Return every line from the records that contains the word "What".
[Raw data]
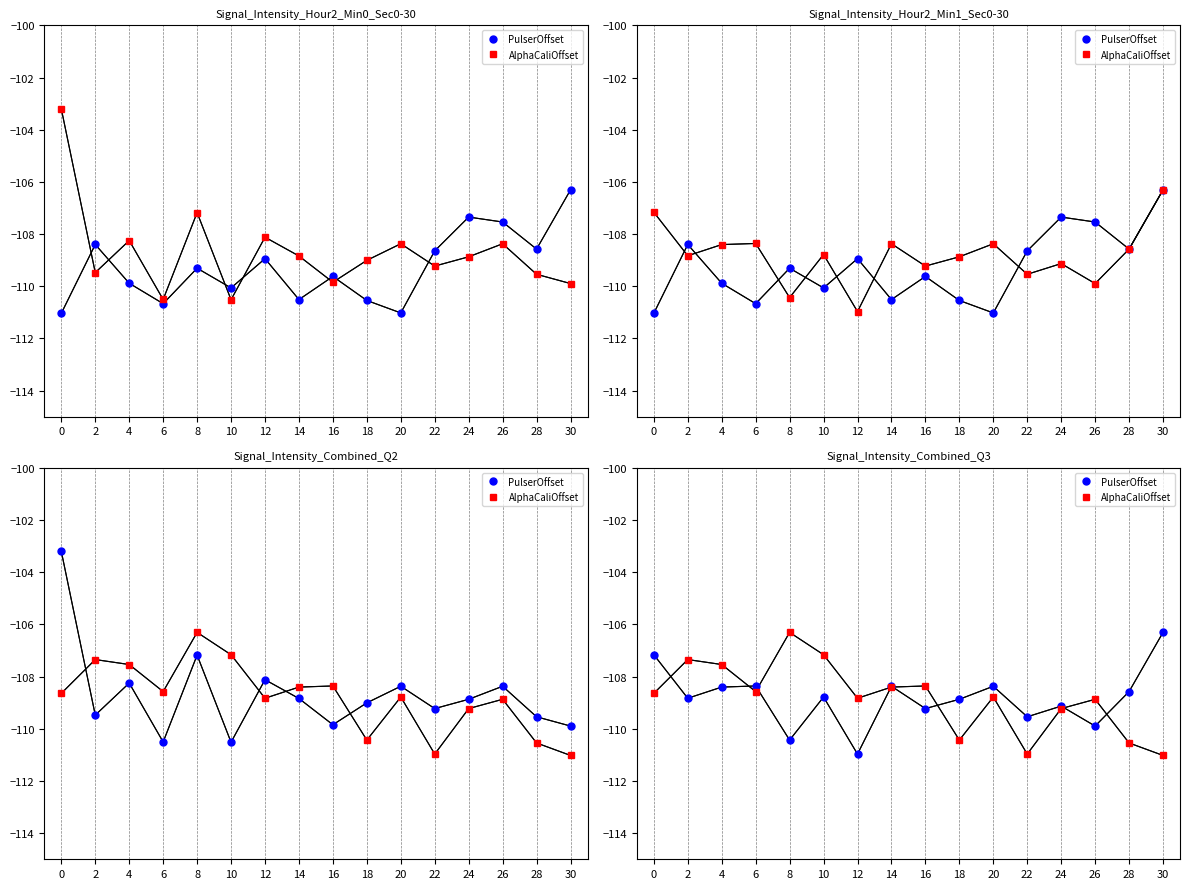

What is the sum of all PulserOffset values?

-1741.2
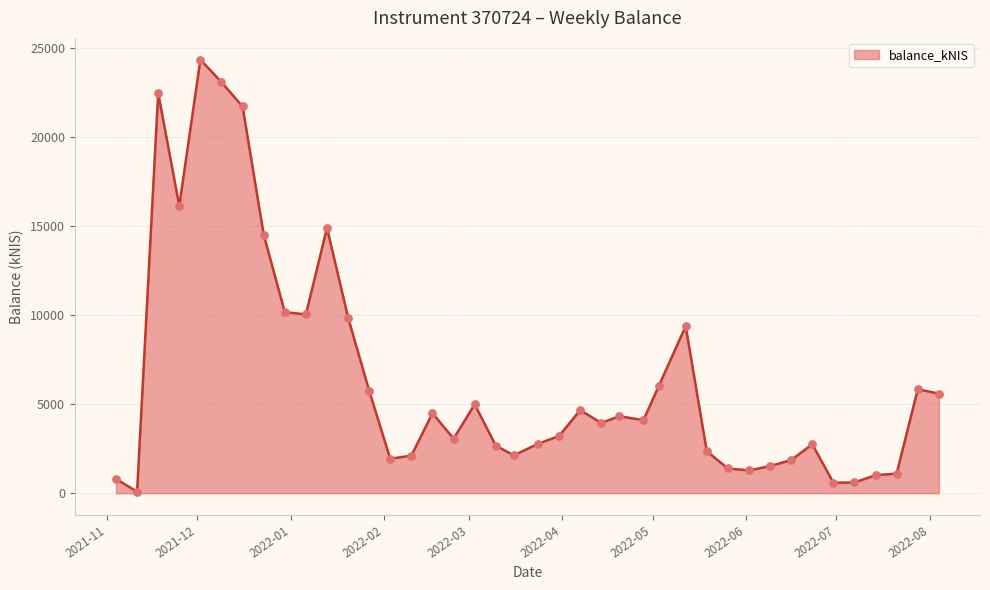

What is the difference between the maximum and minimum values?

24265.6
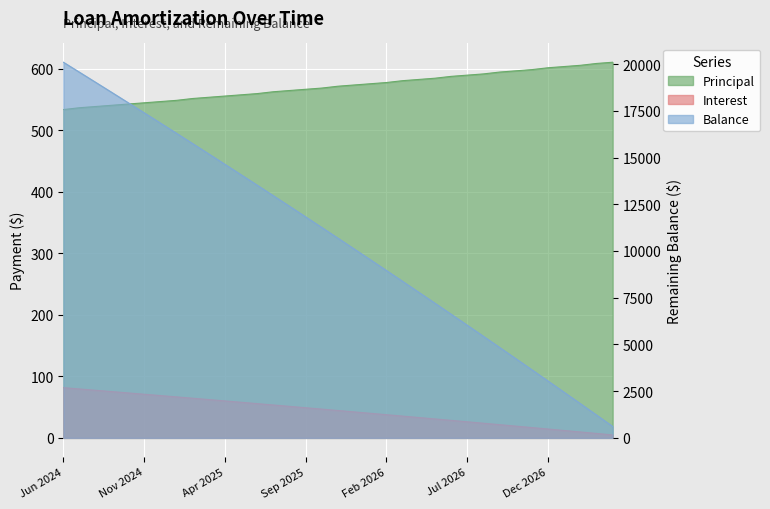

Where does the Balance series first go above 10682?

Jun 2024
[/Raw data]
[Raw data]
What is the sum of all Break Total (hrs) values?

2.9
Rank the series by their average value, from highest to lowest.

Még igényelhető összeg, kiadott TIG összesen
[/Raw data]
#### [Answer for this exercise]
What is the sum of all PulserOffset values?
What is the difference between the maximum and minimum values?
What is the sum of all Break Total (hrs) values?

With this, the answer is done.